Бросив сюртук на низенький позолоченный стульчик, Эйдан стал расстегивать рубашку.
Тут Нора наконец не выдержала и пробормотала:
— Я думаю… Мне только… — Резко развернувшись, она бросилась к кровати и забралась под одеяло.
— Какого дьявола? — проворчал Эйдан. — Пристально взглянув на жену, он вдруг рассмеялся и сказал: — Дорогая, мне кажется, ты неправильно истолковала мои намерения. Ведь днем ты ясно дала мне понять, что не ждешь меня в своей постели, не так ли?

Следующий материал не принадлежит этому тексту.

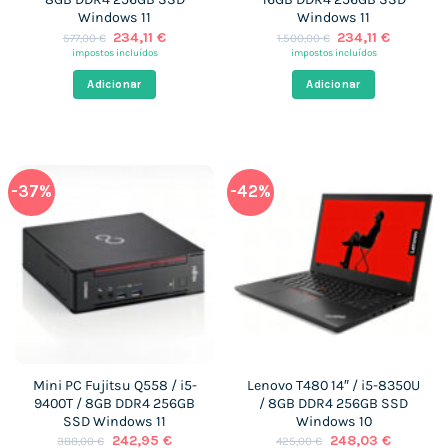
Windows 11
Windows 11
O
O
O
O
234,11
€
234,11
€
577,00
€
1.500,00
€
preço
preço
preço
preço
impostos incluídos
impostos incluídos
original
atual
original
atual
era:
é:
era:
é:
Adicionar
Adicionar
577,00 €.
234,11 €.
1.500,00 €.
234,11 €.
-37%
-42%
Mini PC Fujitsu Q558 / i5-
Lenovo T480 14″ / i5-8350U
9400T / 8GB DDR4 256GB
/ 8GB DDR4 256GB SSD
SSD Windows 11
Windows 10
O
O
O
O
242,95
€
248,03
€
388,00
€
425,00
€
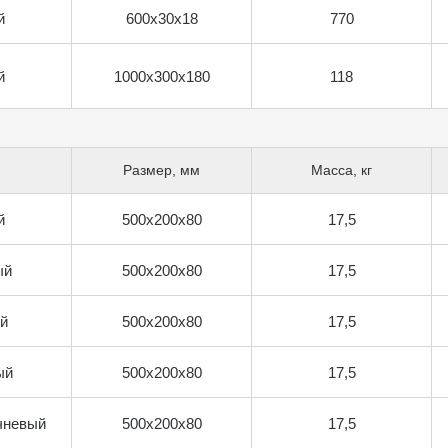
й
600х30х18
770
й
1000х300х180
118
Размер, мм
Масса, кг
й
500х200х80
17,5
ый
500х200х80
17,5
й
500х200х80
17,5
ый
500х200х80
17,5
чневый
500х200х80
17,5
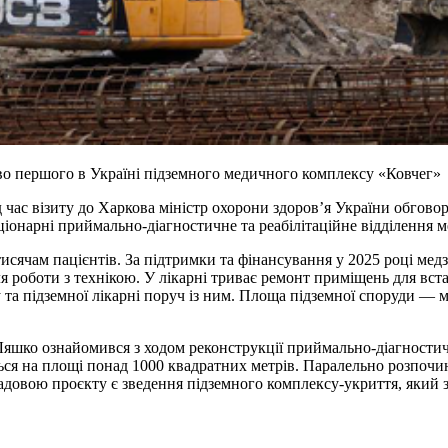
цтво першого в Україні підземного медичного комплексу «Ковчег»
 час візиту до Харкова міністр охорони здоров’я України обгов
іонарні приймально-діагностичне та реабілітаційне відділення м
исячам пацієнтів. За підтримки та фінансування у 2025 році ме
я роботи з технікою. У лікарні триває ремонт приміщень для вст
та підземної лікарні поруч із ним. Площа підземної споруди — м
 Ляшко ознайомився з ходом реконструкції приймально-діагности
ться на площі понад 1000 квадратних метрів. Паралельно розпочи
ладовою проєкту є зведення підземного комплексу-укриття, який з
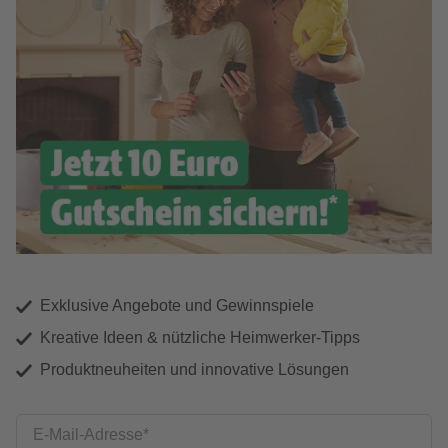
Exklusive Angebote und Gewinnspiele
Kreative Ideen & nützliche Heimwerker-Tipps
Produktneuheiten und innovative Lösungen
E-Mail-Adresse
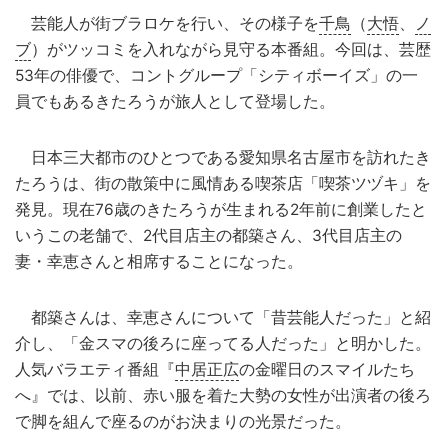
芸能人が街ブラロケを行い、その様子を
千鳥
（
大悟
、
ノ
ブ
）がツッコミを入れながら見守る本番組。今回は、芸歴
53年の俳優で、コントグループ「シティボーイズ」の一
員でもあるきたろうが旅人として登場した。
日本三大都市のひとつである愛知県名古屋市を訪れたき
たろうは、街の散策中に風情ある喫茶店「喫茶ツヅキ」を
発見。現在76歳のきたろうが生まれる2年前に創業したと
いうこの老舗で、2代目店主の都築さん、3代目店主の
妻・幸恵さんと相席することになった。
都築さんは、幸恵さんについて「昔芸能人だった」と紹
介し、「金スマの後ろに座ってる人だった」と明かした。
人気バラエティ番組『
中居正広
の金曜日のスマイルたち
へ』では、以前、赤い服を着た大勢の女性が出演者の後ろ
で脚を組んで座るのがお決まりの光景だった。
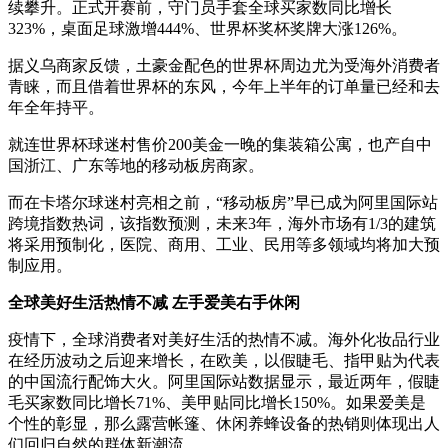
续攀升。正式开赛前，守门员手套全球买家数同比增长
323%，桌面足球激增444%、世界杯奖杯奖牌大涨126%。
据义乌商家反馈，土豪金配色的世界杯周边尤为受海外消费者
青睐，而且借着世界杯的东风，今年上半年的订单量已经和去
年全年持平。
就连世界杯球迷村售价200美金一晚的集装箱公寓，也产自中
国浙江、广东等地的移动板房商家。
而在卡塔尔球迷村亮相之前，“移动板房”早已成为阿里国际站
跨境指数热词，该指数预测，未来3年，海外市场有1/3的建筑
将采用预制化，医院、商用、工业、民用等多领域均将加大预
制应用。
全球美好生活热情不减 左手爱美右手休闲
疫情下，全球消费者对美好生活的热情不减。海外化妆品行业
在经历波动之后迎来增长，在欧美，以假睫毛、指甲贴为代表
的中国流行配饰大火。阿里国际站数据显示，最近两年，假睫
毛买家数同比增长71%、美甲贴同比增长150%。如果爱美是
个性的彰显，那么露营帐篷、休闲养蜂设备的热销则体现出人
们回归自然的群体新潮流。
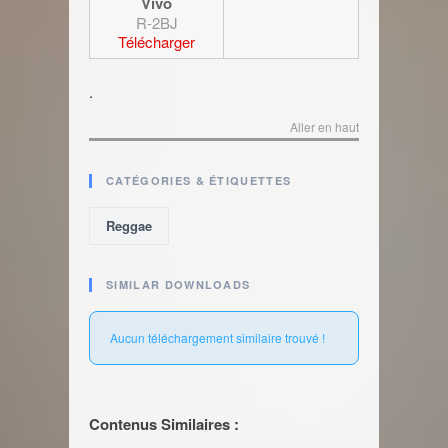
Vivo
R-2BJ
Télécharger
.
Aller en haut
CATÉGORIES & ÉTIQUETTES
Reggae
SIMILAR DOWNLOADS
Aucun téléchargement similaire trouvé !
Contenus Similaires :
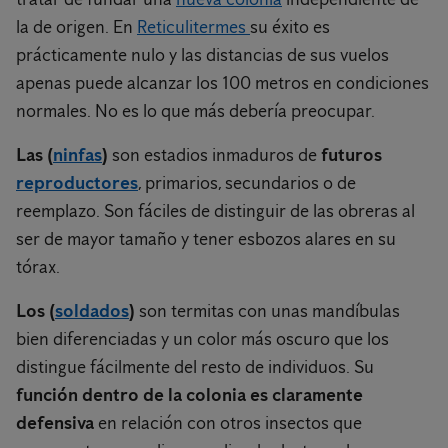
la de origen. En
Reticulitermes
su éxito es
prácticamente nulo y las distancias de sus vuelos
apenas puede alcanzar los 100 metros en condiciones
normales. No es lo que más debería preocupar.
Las (
ninfas
)
son estadios inmaduros de
futuros
reproductores
, primarios, secundarios o de
reemplazo. Son fáciles de distinguir de las obreras al
ser de mayor tamaño y tener esbozos alares en su
tórax.
Los (
soldados
)
son termitas con unas mandíbulas
bien diferenciadas y un color más oscuro que los
distingue fácilmente del resto de individuos. Su
función dentro de la colonia es claramente
defensiva
en relación con otros insectos que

— Но я… Я подумала, что ты… — Нора только сейчас заметила, что муж расстегнул лишь верхние пуговицы рубашки; а теперь он закатывал рукава. — Я подумала, что ты пришел сюда, чтобы…
— Чтобы лечь в постель с молодой женой? — Эйдан криво усмехнулся. — Нет, я пришел не для этого.
— А для чего же?
Он наклонился к стулу и запустил руку в карман сюртука. Затем взглянул на жену и с улыбкой проговорил:
— Я пришел поиграть с тобой в фаро, дорогая. — Эйдан бросил на постель колоду карт.

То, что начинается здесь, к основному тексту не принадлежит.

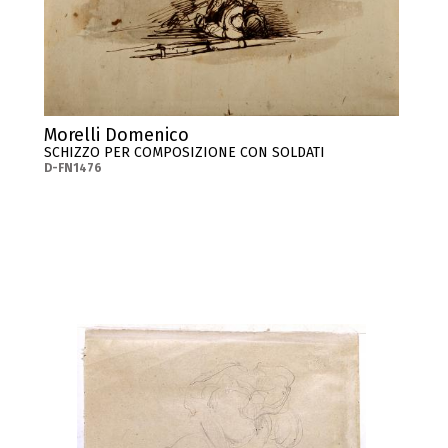
Morelli Domenico
SCHIZZO PER COMPOSIZIONE CON SOLDATI
D-FN1476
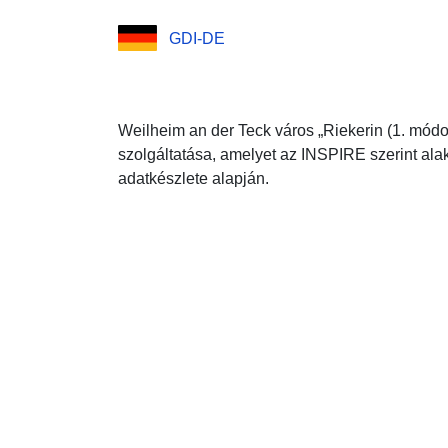
GDI-DE
Weilheim an der Teck város „Riekerin (1. módo
szolgáltatása, amelyet az INSPIRE szerint alak
adatkészlete alapján.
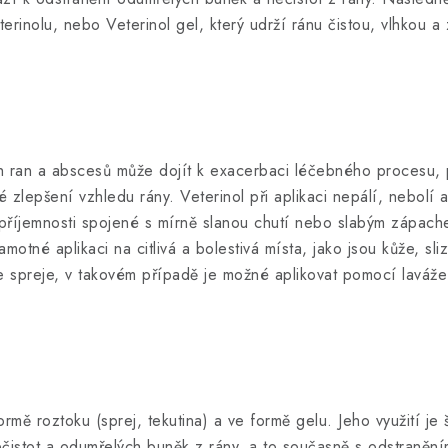
rinolu, nebo Veterinol gel, který udrží ránu čistou, vlhkou a
ch ran a abscesů může dojít k exacerbaci léčebného procesu,
 zlepšení vzhledu rány. Veterinol při aplikaci nepálí, nebolí a
říjemnosti spojené s mírně slanou chutí nebo slabým zápache
amotné aplikaci na citlivá a bolestivá místa, jako jsou kůže, sli
e spreje, v takovém případě je možné aplikovat pomocí laváže
ormě roztoku (sprej, tekutina) a ve formě gelu. Jeho využití je 
ečistot a odumřelých buněk z rány, a to současně s odstraněn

— В фаро? — Нора в изумлении уставилась на мужа.
— Совершенно верно, дорогая. Нам ведь нужно как-то убить время, пока мы не убедимся, что все заинтересованные лица вполне удовлетворены развитием событий, то есть поверили, что мы с тобой провели ночь именно так, как должны проводить свою первую брачную ночь молодые супруги. А игра нас развлечет. Правда, я считаю, что интерес к игре должен подогреваться какой-нибудь ставкой.